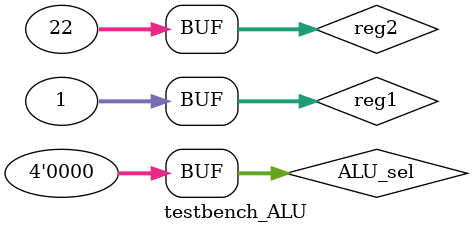
<source format=sv>
`timescale 1ns/10ps
module testbench_ALU();


logic [3:0]ALU_sel;
logic [31:0]ALU_Out;
logic [31:0]reg1;
logic [31:0]reg2;

ALU u1(.ALU_sel(ALU_sel),
		 .ALU_Out(ALU_Out),
		 .reg1(reg1),
		 .reg2(reg2));

		 
		 
initial 
	begin
		
		ALU_sel[3:0]= 4'b0000; reg1= 32'd1; reg2=32'd1; #10;
		ALU_sel[3:0]= 4'b0000; reg1= 32'd0; reg2=32'd1; #10;
		ALU_sel[3:0]= 4'b0000; reg1= 32'd1; reg2=32'd22; #10;
		
	end		
endmodule

</source>
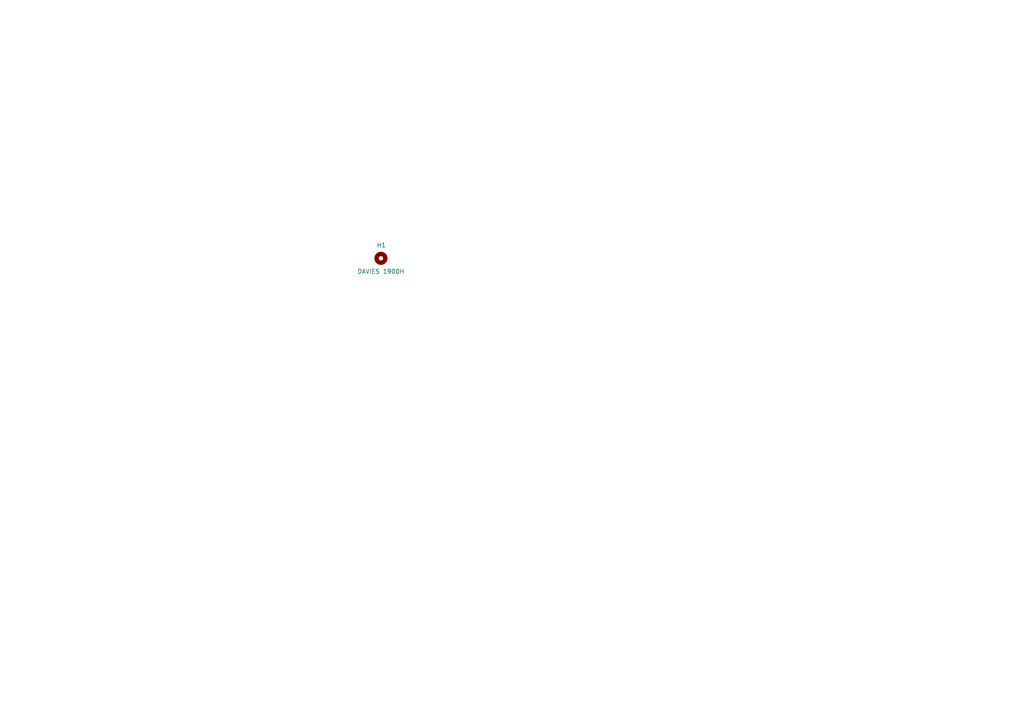
<source format=kicad_sch>
(kicad_sch (version 20211123) (generator eeschema)

  (uuid 2da5daa2-22e1-4436-9f0b-c01f4f850b43)

  (paper "A4")

  


  (symbol (lib_id "Mechanical:MountingHole") (at 110.49 74.93 90) (mirror x) (unit 1)
    (in_bom yes) (on_board yes)
    (uuid 00000000-0000-0000-0000-00005fcae65b)
    (property "Reference" "H1" (id 0) (at 109.22 71.12 90)
      (effects (font (size 1.27 1.27)) (justify right))
    )
    (property "Value" "DAVIES 1900H" (id 1) (at 110.49 78.74 90))
    (property "Footprint" "Empty:Empty" (id 2) (at 110.49 74.93 0)
      (effects (font (size 1.27 1.27)) hide)
    )
    (property "Datasheet" "~" (id 3) (at 110.49 74.93 0)
      (effects (font (size 1.27 1.27)) hide)
    )
    (property "Device" "Knob" (id 4) (at 110.49 74.93 0)
      (effects (font (size 1.27 1.27)) hide)
    )
    (property "Description" "Black (D-Shaft) - 1900h Plastic Knob" (id 5) (at 110.49 74.93 0)
      (effects (font (size 1.27 1.27)) hide)
    )
    (property "Place" "No" (id 6) (at 110.49 74.93 0)
      (effects (font (size 1.27 1.27)) hide)
    )
    (property "Dist" "Thonk" (id 7) (at 110.49 74.93 0)
      (effects (font (size 1.27 1.27)) hide)
    )
    (property "DistLink" "https://www.thonk.co.uk/shop/1900h-d/" (id 8) (at 110.49 74.93 0)
      (effects (font (size 1.27 1.27)) hide)
    )
  )

  (sheet_instances
    (path "/" (page "1"))
  )

  (symbol_instances
    (path "/00000000-0000-0000-0000-00005fcae65b"
      (reference "H1") (unit 1) (value "DAVIES 1900H") (footprint "Empty:Empty")
    )
  )
)

</source>
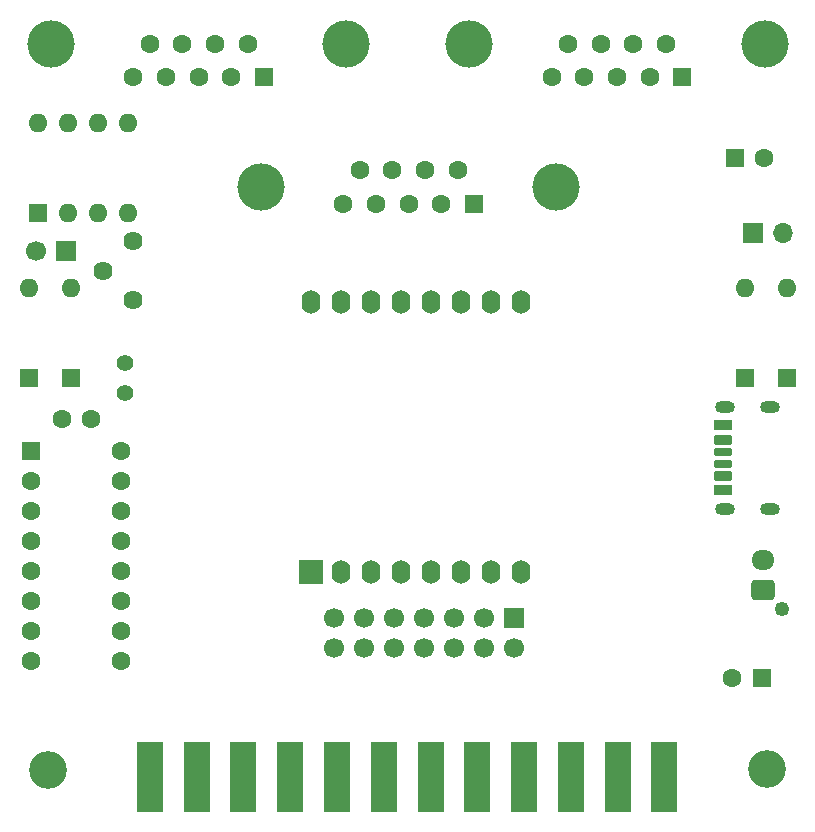
<source format=gbr>
%TF.GenerationSoftware,KiCad,Pcbnew,9.0.1*%
%TF.CreationDate,2025-07-07T10:51:42+02:00*%
%TF.ProjectId,pet_joymate,7065745f-6a6f-4796-9d61-74652e6b6963,rev?*%
%TF.SameCoordinates,Original*%
%TF.FileFunction,Soldermask,Top*%
%TF.FilePolarity,Negative*%
%FSLAX46Y46*%
G04 Gerber Fmt 4.6, Leading zero omitted, Abs format (unit mm)*
G04 Created by KiCad (PCBNEW 9.0.1) date 2025-07-07 10:51:42*
%MOMM*%
%LPD*%
G01*
G04 APERTURE LIST*
G04 Aperture macros list*
%AMRoundRect*
0 Rectangle with rounded corners*
0 $1 Rounding radius*
0 $2 $3 $4 $5 $6 $7 $8 $9 X,Y pos of 4 corners*
0 Add a 4 corners polygon primitive as box body*
4,1,4,$2,$3,$4,$5,$6,$7,$8,$9,$2,$3,0*
0 Add four circle primitives for the rounded corners*
1,1,$1+$1,$2,$3*
1,1,$1+$1,$4,$5*
1,1,$1+$1,$6,$7*
1,1,$1+$1,$8,$9*
0 Add four rect primitives between the rounded corners*
20,1,$1+$1,$2,$3,$4,$5,0*
20,1,$1+$1,$4,$5,$6,$7,0*
20,1,$1+$1,$6,$7,$8,$9,0*
20,1,$1+$1,$8,$9,$2,$3,0*%
G04 Aperture macros list end*
%ADD10RoundRect,0.175000X0.625000X-0.175000X0.625000X0.175000X-0.625000X0.175000X-0.625000X-0.175000X0*%
%ADD11RoundRect,0.200000X0.600000X-0.200000X0.600000X0.200000X-0.600000X0.200000X-0.600000X-0.200000X0*%
%ADD12RoundRect,0.225000X0.575000X-0.225000X0.575000X0.225000X-0.575000X0.225000X-0.575000X-0.225000X0*%
%ADD13O,1.700000X1.000000*%
%ADD14R,1.600000X1.600000*%
%ADD15O,1.600000X1.600000*%
%ADD16C,3.200000*%
%ADD17RoundRect,0.250000X0.550000X0.550000X-0.550000X0.550000X-0.550000X-0.550000X0.550000X-0.550000X0*%
%ADD18C,1.600000*%
%ADD19C,1.250000*%
%ADD20RoundRect,0.250000X0.725000X-0.600000X0.725000X0.600000X-0.725000X0.600000X-0.725000X-0.600000X0*%
%ADD21O,1.950000X1.700000*%
%ADD22R,1.700000X1.700000*%
%ADD23C,1.700000*%
%ADD24C,1.400000*%
%ADD25O,1.700000X1.700000*%
%ADD26C,1.620000*%
%ADD27RoundRect,0.250000X-0.550000X-0.550000X0.550000X-0.550000X0.550000X0.550000X-0.550000X0.550000X0*%
%ADD28C,4.000000*%
%ADD29R,2.200000X6.000000*%
%ADD30R,2.000000X2.000000*%
%ADD31O,1.600000X2.000000*%
G04 APERTURE END LIST*
D10*
%TO.C,J4*%
X128960000Y-105000000D03*
D11*
X128960000Y-102980000D03*
D12*
X128960000Y-101750000D03*
D10*
X128960000Y-104000000D03*
D11*
X128960000Y-106020000D03*
D12*
X128960000Y-107250000D03*
D13*
X129140000Y-108820000D03*
X132940000Y-108820000D03*
X129140000Y-100180000D03*
X132940000Y-100180000D03*
%TD*%
D14*
%TO.C,D3*%
X70175000Y-97725000D03*
D15*
X70175000Y-90105000D03*
%TD*%
D14*
%TO.C,D1*%
X130775000Y-97725000D03*
D15*
X130775000Y-90105000D03*
%TD*%
D14*
%TO.C,D4*%
X73725000Y-97725000D03*
D15*
X73725000Y-90105000D03*
%TD*%
D14*
%TO.C,U1*%
X70935000Y-83775000D03*
D15*
X73475000Y-83775000D03*
X76015000Y-83775000D03*
X78555000Y-83775000D03*
X78555000Y-76155000D03*
X76015000Y-76155000D03*
X73475000Y-76155000D03*
X70935000Y-76155000D03*
%TD*%
D16*
%TO.C,H2*%
X132650000Y-130875000D03*
%TD*%
D14*
%TO.C,D2*%
X134325000Y-97725000D03*
D15*
X134325000Y-90105000D03*
%TD*%
D17*
%TO.C,C1*%
X132225000Y-123150000D03*
D18*
X129725000Y-123150000D03*
%TD*%
D19*
%TO.C,J6*%
X133925000Y-117275000D03*
D20*
X132325000Y-115675000D03*
D21*
X132325000Y-113175000D03*
%TD*%
D22*
%TO.C,J8*%
X73350000Y-87025000D03*
D23*
X70810000Y-87025000D03*
%TD*%
D18*
%TO.C,C2*%
X75475000Y-101225000D03*
X72975000Y-101225000D03*
%TD*%
D16*
%TO.C,H1*%
X71825000Y-130900000D03*
%TD*%
D24*
%TO.C,JP2*%
X78275000Y-96475000D03*
X78275000Y-99015000D03*
%TD*%
D22*
%TO.C,J7*%
X131475000Y-85475000D03*
D25*
X134015000Y-85475000D03*
%TD*%
D26*
%TO.C,P1*%
X78975000Y-91175000D03*
X76475000Y-88675000D03*
X78975000Y-86175000D03*
%TD*%
D27*
%TO.C,U2*%
X70350000Y-103920000D03*
D18*
X70350000Y-106460000D03*
X70350000Y-109000000D03*
X70350000Y-111540000D03*
X70350000Y-114080000D03*
X70350000Y-116620000D03*
X70350000Y-119160000D03*
X70350000Y-121700000D03*
X77970000Y-121700000D03*
X77970000Y-119160000D03*
X77970000Y-116620000D03*
X77970000Y-114080000D03*
X77970000Y-111540000D03*
X77970000Y-109000000D03*
X77970000Y-106460000D03*
X77970000Y-103920000D03*
%TD*%
D28*
%TO.C,J3*%
X97050000Y-69430331D03*
X72050000Y-69430331D03*
D14*
X90090000Y-72270331D03*
D18*
X87320000Y-72270331D03*
X84550000Y-72270331D03*
X81780000Y-72270331D03*
X79010000Y-72270331D03*
X88705000Y-69430331D03*
X85935000Y-69430331D03*
X83165000Y-69430331D03*
X80395000Y-69430331D03*
%TD*%
D29*
%TO.C,U3*%
X123985000Y-131500000D03*
X120025000Y-131500000D03*
X116065000Y-131500000D03*
X112105000Y-131500000D03*
X108145000Y-131500000D03*
X104185000Y-131500000D03*
X100225000Y-131500000D03*
X96265000Y-131500000D03*
X92305000Y-131500000D03*
X88345000Y-131500000D03*
X84385000Y-131500000D03*
X80425000Y-131500000D03*
%TD*%
D27*
%TO.C,C3*%
X129950000Y-79100000D03*
D18*
X132450000Y-79100000D03*
%TD*%
D22*
%TO.C,J1*%
X111250000Y-118050000D03*
D23*
X111250000Y-120590000D03*
X108710000Y-118050000D03*
X108710000Y-120590000D03*
X106170000Y-118050000D03*
X106170000Y-120590000D03*
X103630000Y-118050000D03*
X103630000Y-120590000D03*
X101090000Y-118050000D03*
X101090000Y-120590000D03*
X98550000Y-118050000D03*
X98550000Y-120590000D03*
X96010000Y-118050000D03*
X96010000Y-120590000D03*
%TD*%
D28*
%TO.C,J2*%
X132475000Y-69430331D03*
X107475000Y-69430331D03*
D14*
X125515000Y-72270331D03*
D18*
X122745000Y-72270331D03*
X119975000Y-72270331D03*
X117205000Y-72270331D03*
X114435000Y-72270331D03*
X124130000Y-69430331D03*
X121360000Y-69430331D03*
X118590000Y-69430331D03*
X115820000Y-69430331D03*
%TD*%
D30*
%TO.C,U4*%
X94050000Y-114200000D03*
D31*
X96590000Y-114200000D03*
X99130000Y-114200000D03*
X101670000Y-114200000D03*
X104210000Y-114200000D03*
X106750000Y-114200000D03*
X109290000Y-114200000D03*
X111830000Y-114200000D03*
X111830000Y-91340000D03*
X109290000Y-91340000D03*
X106750000Y-91340000D03*
X104210000Y-91340000D03*
X101670000Y-91340000D03*
X99130000Y-91340000D03*
X96590000Y-91340000D03*
X94050000Y-91340000D03*
%TD*%
D28*
%TO.C,J5*%
X89840000Y-81575000D03*
X114840000Y-81575000D03*
D14*
X107880000Y-82995000D03*
D18*
X105110000Y-82995000D03*
X102340000Y-82995000D03*
X99570000Y-82995000D03*
X96800000Y-82995000D03*
X106495000Y-80155000D03*
X103725000Y-80155000D03*
X100955000Y-80155000D03*
X98185000Y-80155000D03*
%TD*%
M02*

</source>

• _GOAL OF THE EXERCISE_:
Return exactly, and only, the lines above starting at the line that contains "X132650000Y-130875000D03*" and ending at the line that contains "X70350000Y-106460000D03*".

• _TASK RESPONSE_:
X132650000Y-130875000D03*
%TD*%
D14*
%TO.C,D2*%
X134325000Y-97725000D03*
D15*
X134325000Y-90105000D03*
%TD*%
D17*
%TO.C,C1*%
X132225000Y-123150000D03*
D18*
X129725000Y-123150000D03*
%TD*%
D19*
%TO.C,J6*%
X133925000Y-117275000D03*
D20*
X132325000Y-115675000D03*
D21*
X132325000Y-113175000D03*
%TD*%
D22*
%TO.C,J8*%
X73350000Y-87025000D03*
D23*
X70810000Y-87025000D03*
%TD*%
D18*
%TO.C,C2*%
X75475000Y-101225000D03*
X72975000Y-101225000D03*
%TD*%
D16*
%TO.C,H1*%
X71825000Y-130900000D03*
%TD*%
D24*
%TO.C,JP2*%
X78275000Y-96475000D03*
X78275000Y-99015000D03*
%TD*%
D22*
%TO.C,J7*%
X131475000Y-85475000D03*
D25*
X134015000Y-85475000D03*
%TD*%
D26*
%TO.C,P1*%
X78975000Y-91175000D03*
X76475000Y-88675000D03*
X78975000Y-86175000D03*
%TD*%
D27*
%TO.C,U2*%
X70350000Y-103920000D03*
D18*
X70350000Y-106460000D03*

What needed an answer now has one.